An international survey by the Organisation for Economic Cooperation and Development (OECD) in 2023 found that on average across its 39 member countries, only 34 per cent of adults reached the minimum target score on financial literacy.
Financial advisor Ben Greany said teaching financial literacy to your children was integral to setting up your own retirement.
“The ones [retirees] that do it well, do have children that have been successful in their own right and do have their own financial stability,” the central Queensland-based advisor said.
Mr Greany said the intergenerational consequences of financial literacy issues were obvious.
“If someone has had parents that have always struggled and not done their own budgets well, you’d expect that to flow through to the children,” he said.

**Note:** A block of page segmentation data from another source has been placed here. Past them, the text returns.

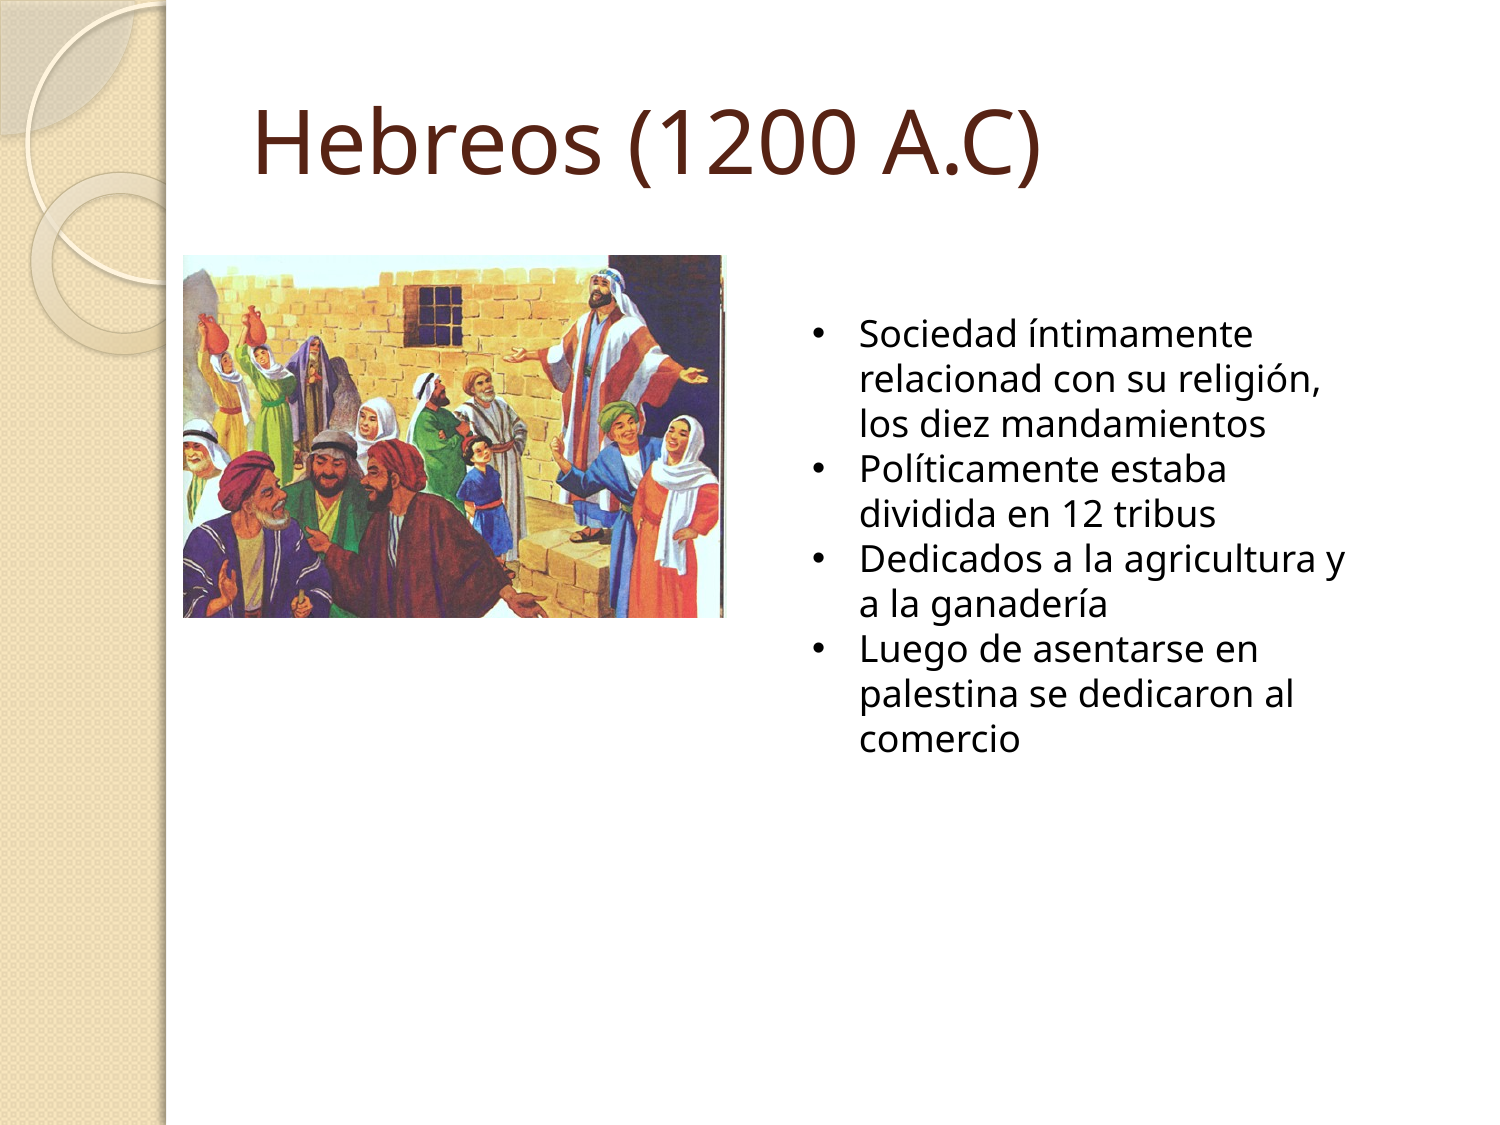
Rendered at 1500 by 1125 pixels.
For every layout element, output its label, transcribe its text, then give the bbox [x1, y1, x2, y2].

picture [182, 255, 727, 618]
title Hebreos (1200 A.C) [235, 45, 1466, 233]
text_box Sociedad íntimamente relacionad con su religión, los diez mandamientos Políticamente estaba dividida en 12 tribus Dedicados a la agricultura y a la ganadería Luego de asentarse en palestina se dedicaron al comercio [797, 302, 1365, 768]
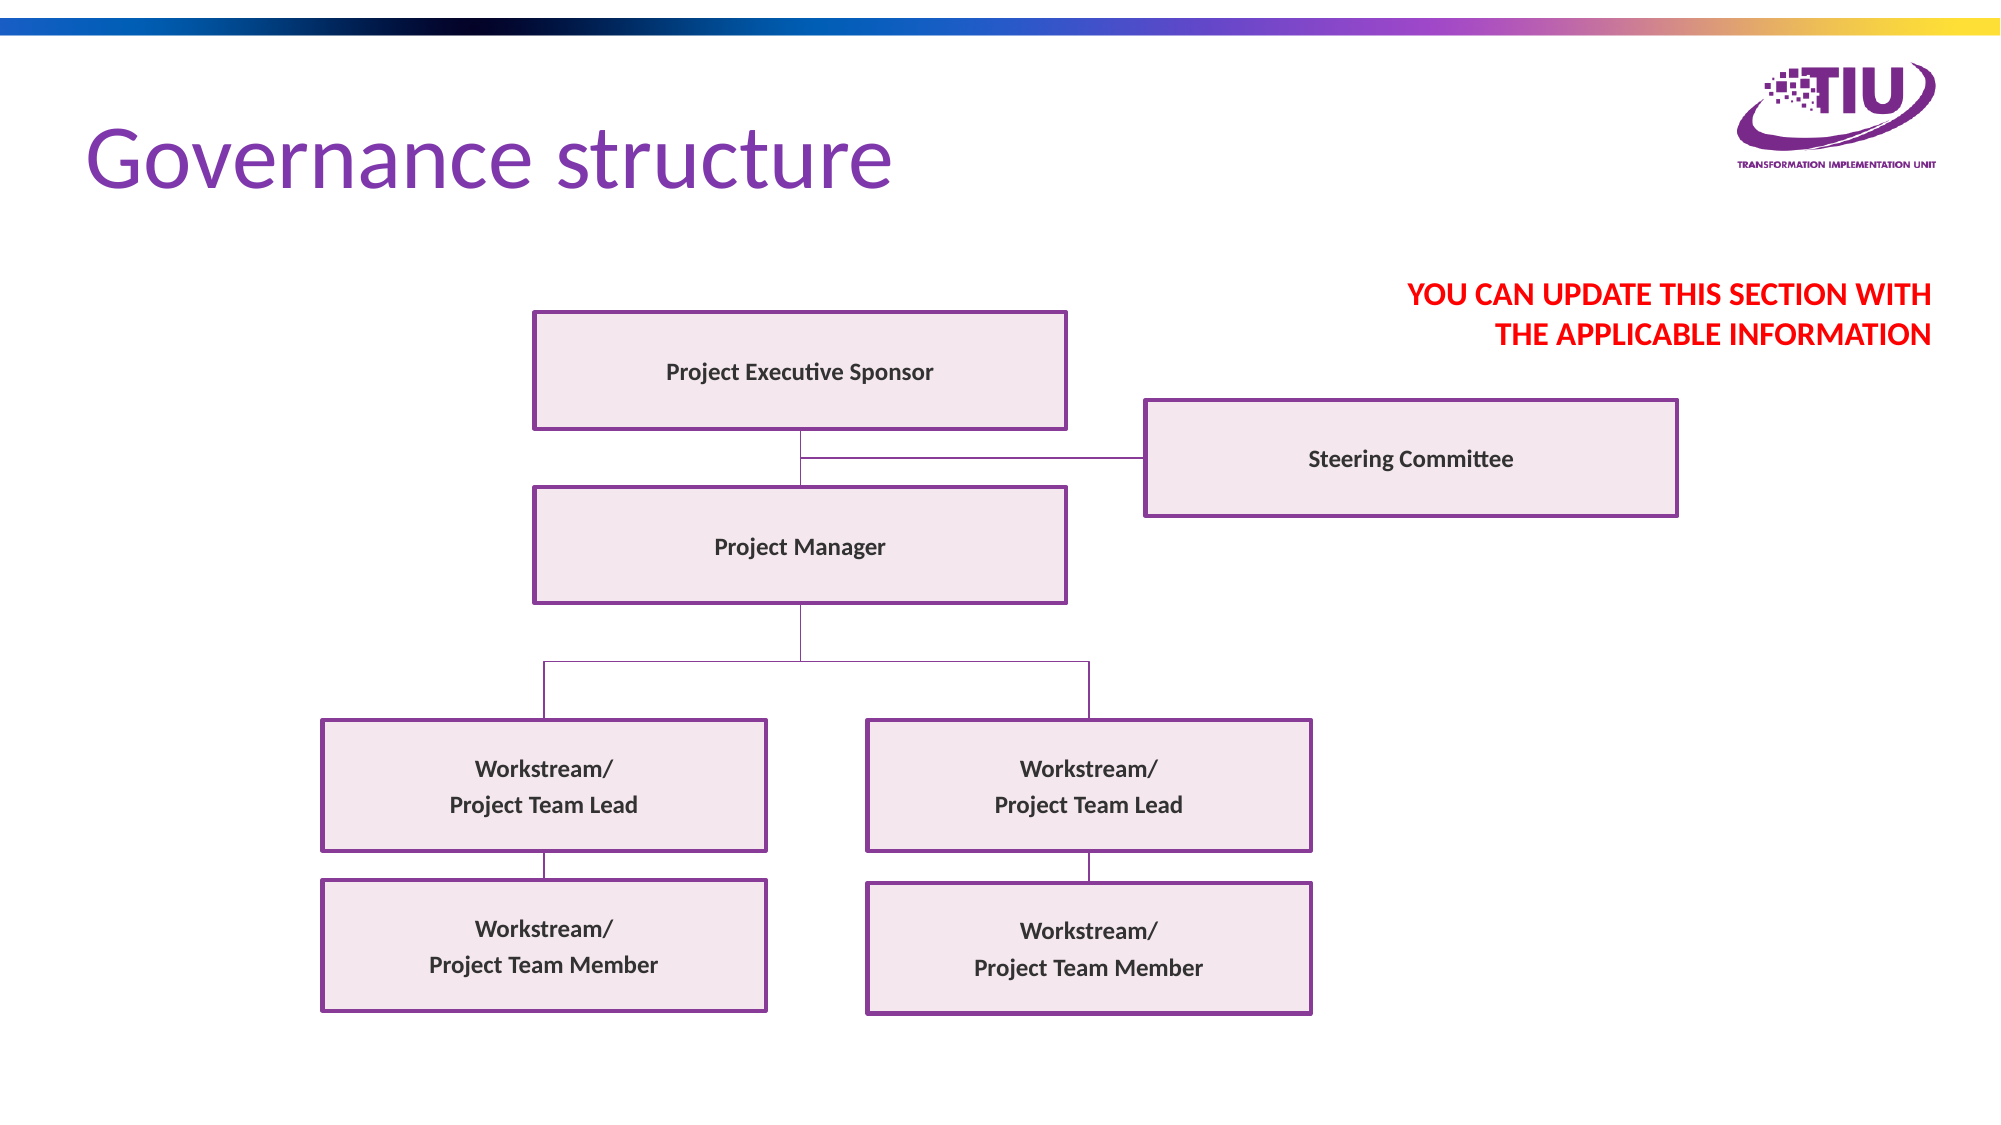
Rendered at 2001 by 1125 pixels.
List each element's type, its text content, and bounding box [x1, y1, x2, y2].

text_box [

“The discipline of saving is very hard, it’s not something you would just pick up naturally … you would have to be taught and influenced in some way.”
Mr Ryan, 58 — a carpenter by trade who went on to work in local government — retired earlier this month.

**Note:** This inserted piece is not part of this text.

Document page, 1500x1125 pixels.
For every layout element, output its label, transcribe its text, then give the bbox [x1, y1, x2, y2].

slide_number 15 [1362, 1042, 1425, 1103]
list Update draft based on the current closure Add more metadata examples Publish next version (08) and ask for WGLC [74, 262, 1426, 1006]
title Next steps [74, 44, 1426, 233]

Ms Ryan, 65, retired in February from her career as a vocational teacher at TAFE Queensland, and still operates a small side-hustle as a travel agent.
But the couple said their preparation for retirement started decades ago when they began teaching their daughters fiscal lessons from an early age.
Mr Ryan said one of those strategies had their daughters funding items they wanted, while big ticket-purchases — such as a car — were split half-and-half.
“It taught them the value of money,” he said.
“If you give your kids something, then it has no value to them, and they’ll damage that car or they’ll damage that phone and there’s no financial consequence.”
He said there was also an emphasis on work ethic.
“They had jobs since they were 14 years and nine months,” Mr Ryan said.
“[When they graduated] they were just keen to get into the world, earn their own money and set themselves up.”
Hailey Ryan, the couple’s youngest daughter, applauds her parents’ approach.
She said being taught a good work and financial ethic from a young age had allowed her parents to have more financial freedom.
“They don’t have two daughters relying on them,” the 25-year-old said.
She welcomed her parents’ adventurous spirit and ability to enjoy their retirement years.
“They have worked really hard, so I think it is really exciting opportunity to spend money the way they want to,” she said.